Task instructions » Print the first line of the data below and every one after it, through the line containing "SPRAY BOTTLE (754,185)", exactly as written.

Data records »
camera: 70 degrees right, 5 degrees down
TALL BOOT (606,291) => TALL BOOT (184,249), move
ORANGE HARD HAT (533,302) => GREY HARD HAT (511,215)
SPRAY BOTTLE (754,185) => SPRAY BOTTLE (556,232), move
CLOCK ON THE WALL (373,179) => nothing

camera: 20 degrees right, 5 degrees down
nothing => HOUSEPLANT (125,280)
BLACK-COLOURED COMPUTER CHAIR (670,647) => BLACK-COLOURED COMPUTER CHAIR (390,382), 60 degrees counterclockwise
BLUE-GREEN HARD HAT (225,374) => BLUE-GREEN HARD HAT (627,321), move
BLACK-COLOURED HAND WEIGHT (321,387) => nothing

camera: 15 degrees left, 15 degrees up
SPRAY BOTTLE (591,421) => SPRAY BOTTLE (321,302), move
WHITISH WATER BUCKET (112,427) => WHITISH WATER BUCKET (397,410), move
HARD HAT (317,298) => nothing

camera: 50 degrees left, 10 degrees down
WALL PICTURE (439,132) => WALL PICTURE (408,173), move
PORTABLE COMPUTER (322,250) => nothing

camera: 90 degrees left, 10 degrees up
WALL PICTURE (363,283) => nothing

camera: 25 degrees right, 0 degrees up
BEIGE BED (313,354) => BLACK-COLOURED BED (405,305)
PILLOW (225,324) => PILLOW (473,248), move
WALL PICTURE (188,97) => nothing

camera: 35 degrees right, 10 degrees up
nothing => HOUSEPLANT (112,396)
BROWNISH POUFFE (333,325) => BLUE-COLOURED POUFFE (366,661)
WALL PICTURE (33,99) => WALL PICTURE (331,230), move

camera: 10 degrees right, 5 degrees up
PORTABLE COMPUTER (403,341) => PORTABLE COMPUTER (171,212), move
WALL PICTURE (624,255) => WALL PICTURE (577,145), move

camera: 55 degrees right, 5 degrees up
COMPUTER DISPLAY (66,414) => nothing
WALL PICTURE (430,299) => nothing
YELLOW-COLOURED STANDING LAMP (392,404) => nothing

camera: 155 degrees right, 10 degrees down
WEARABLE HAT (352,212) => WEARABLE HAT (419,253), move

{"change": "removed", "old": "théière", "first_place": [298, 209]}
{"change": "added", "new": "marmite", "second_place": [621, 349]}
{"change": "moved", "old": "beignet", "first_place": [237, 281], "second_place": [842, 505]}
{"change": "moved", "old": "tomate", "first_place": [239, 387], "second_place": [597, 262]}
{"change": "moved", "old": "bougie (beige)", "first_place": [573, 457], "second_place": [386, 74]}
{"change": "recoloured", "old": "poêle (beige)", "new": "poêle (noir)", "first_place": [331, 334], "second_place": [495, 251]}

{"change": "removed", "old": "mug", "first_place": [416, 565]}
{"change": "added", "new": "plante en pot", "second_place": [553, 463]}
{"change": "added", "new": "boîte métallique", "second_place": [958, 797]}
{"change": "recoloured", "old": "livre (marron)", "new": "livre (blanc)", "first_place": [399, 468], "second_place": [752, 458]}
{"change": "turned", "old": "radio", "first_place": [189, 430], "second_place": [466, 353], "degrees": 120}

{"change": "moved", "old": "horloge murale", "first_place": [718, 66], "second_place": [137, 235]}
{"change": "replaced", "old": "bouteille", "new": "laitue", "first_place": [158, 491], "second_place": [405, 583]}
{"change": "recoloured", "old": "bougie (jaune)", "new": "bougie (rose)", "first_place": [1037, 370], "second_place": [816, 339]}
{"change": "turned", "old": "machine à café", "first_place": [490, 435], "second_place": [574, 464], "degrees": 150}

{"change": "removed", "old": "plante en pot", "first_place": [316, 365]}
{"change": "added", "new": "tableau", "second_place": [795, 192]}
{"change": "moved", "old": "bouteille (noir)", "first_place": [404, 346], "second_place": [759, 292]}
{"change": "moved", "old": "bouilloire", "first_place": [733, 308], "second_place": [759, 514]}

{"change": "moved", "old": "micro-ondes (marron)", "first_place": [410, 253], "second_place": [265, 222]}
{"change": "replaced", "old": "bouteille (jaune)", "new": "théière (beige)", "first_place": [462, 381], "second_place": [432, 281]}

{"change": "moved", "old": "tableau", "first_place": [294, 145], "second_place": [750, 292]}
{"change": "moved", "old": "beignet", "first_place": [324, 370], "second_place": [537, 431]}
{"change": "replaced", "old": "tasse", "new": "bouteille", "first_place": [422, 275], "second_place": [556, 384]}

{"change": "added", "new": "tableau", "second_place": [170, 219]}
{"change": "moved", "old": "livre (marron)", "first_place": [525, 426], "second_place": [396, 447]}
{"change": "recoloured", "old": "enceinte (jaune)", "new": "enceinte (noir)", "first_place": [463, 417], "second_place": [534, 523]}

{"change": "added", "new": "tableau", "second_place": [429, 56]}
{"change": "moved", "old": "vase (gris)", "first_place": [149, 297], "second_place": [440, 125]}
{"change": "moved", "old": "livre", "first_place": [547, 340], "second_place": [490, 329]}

Exercise output »
camera: 70 degrees right, 5 degrees down
TALL BOOT (606,291) => TALL BOOT (184,249), move
ORANGE HARD HAT (533,302) => GREY HARD HAT (511,215)
SPRAY BOTTLE (754,185) => SPRAY BOTTLE (556,232), move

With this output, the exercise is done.